Most good protein powders use an 80% concentrate. That means that 80% of the powder is protein, and the rest is whatever sugar and fat is left over. You can get an even more concentrated form that pushes the protein content up to 90%, this is called an isolate.

Keep in mind this is just the raw protein powder without any flavoring added to it. Once you add some flavor (which almost all products have) then the percentage of protein in the total finished product drops. Perfect Body Measurements

So an 80% concentrate that has some flavor added to it will appear in its finished product form as having approximately 75% protein.

Likewise an 90% isolate with some flavoring added to it will appear as around 80% total protein.

Any product that is promoting a protein per scoop content at or higher than 90% would seem fishy to me as there is no explanation to where they fit the flavoring in.

If you have a product that is much lower than 75% then you can bet you're getting a lower quality powder that has a fair bit of fat and sugars and carbs in it.

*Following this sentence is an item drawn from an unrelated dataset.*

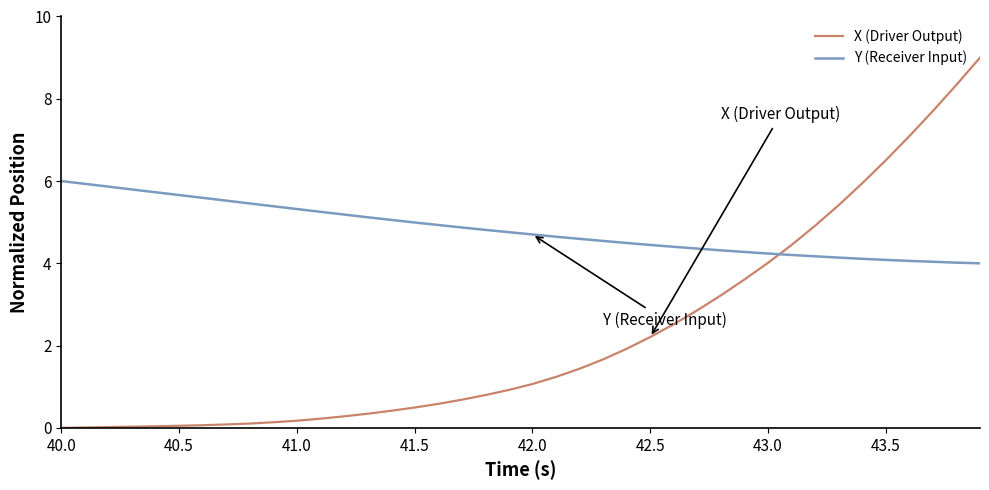

Does the chart have visible grid lines?

No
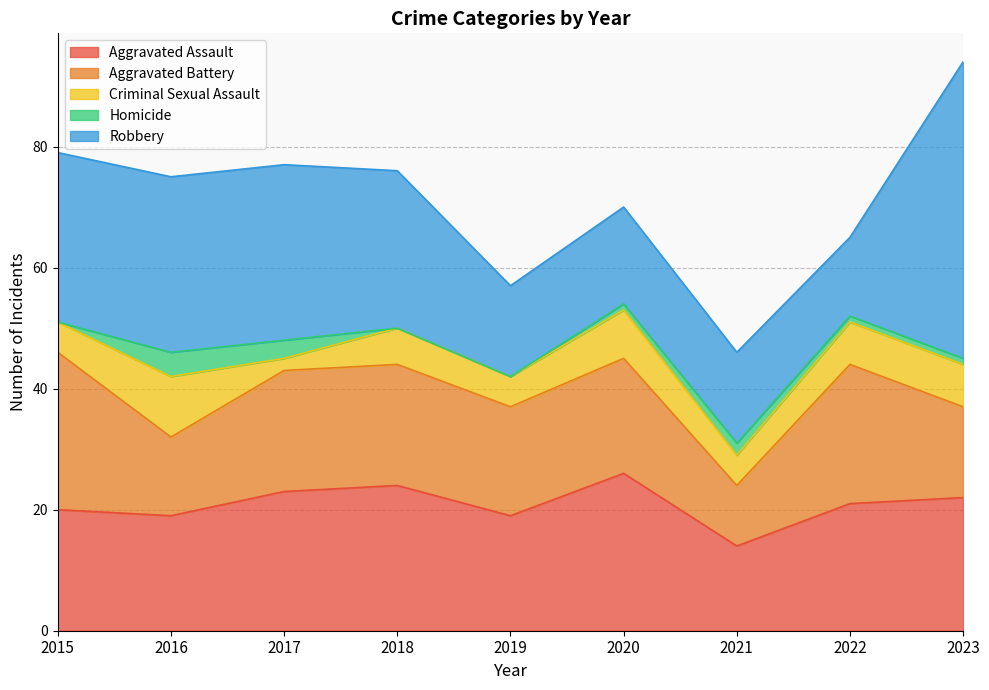

What is the difference between the highest and lowest values at 2018?

26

Other things to consider when shopping for this sort of item are flavor, taste, mixability, container size, expiry date, reputation of the company and brand.

The supplement industry is largely unregulated by the government so there aren't really any quality control standards you can be assured of. This means it's buy at your own risk, in which case I would tend to default to a company that has a proven track record of customer satisfaction.

For the most part the big brands that have been around for a while do a good job with their products and there isn't much to worry about. It's the less known brands that seem to be selling at an unrealistically low price that might be worth avoiding.

As with any supplement it's up to you to decide how much you want to spend and what you expect to get out of it. When choosing a protein powder I suggest going for a middle of the road price point and a brand that has been around for a while. It's at least one way of trying to get a quality item without spending too much money but hopefully getting exactly what you paid for.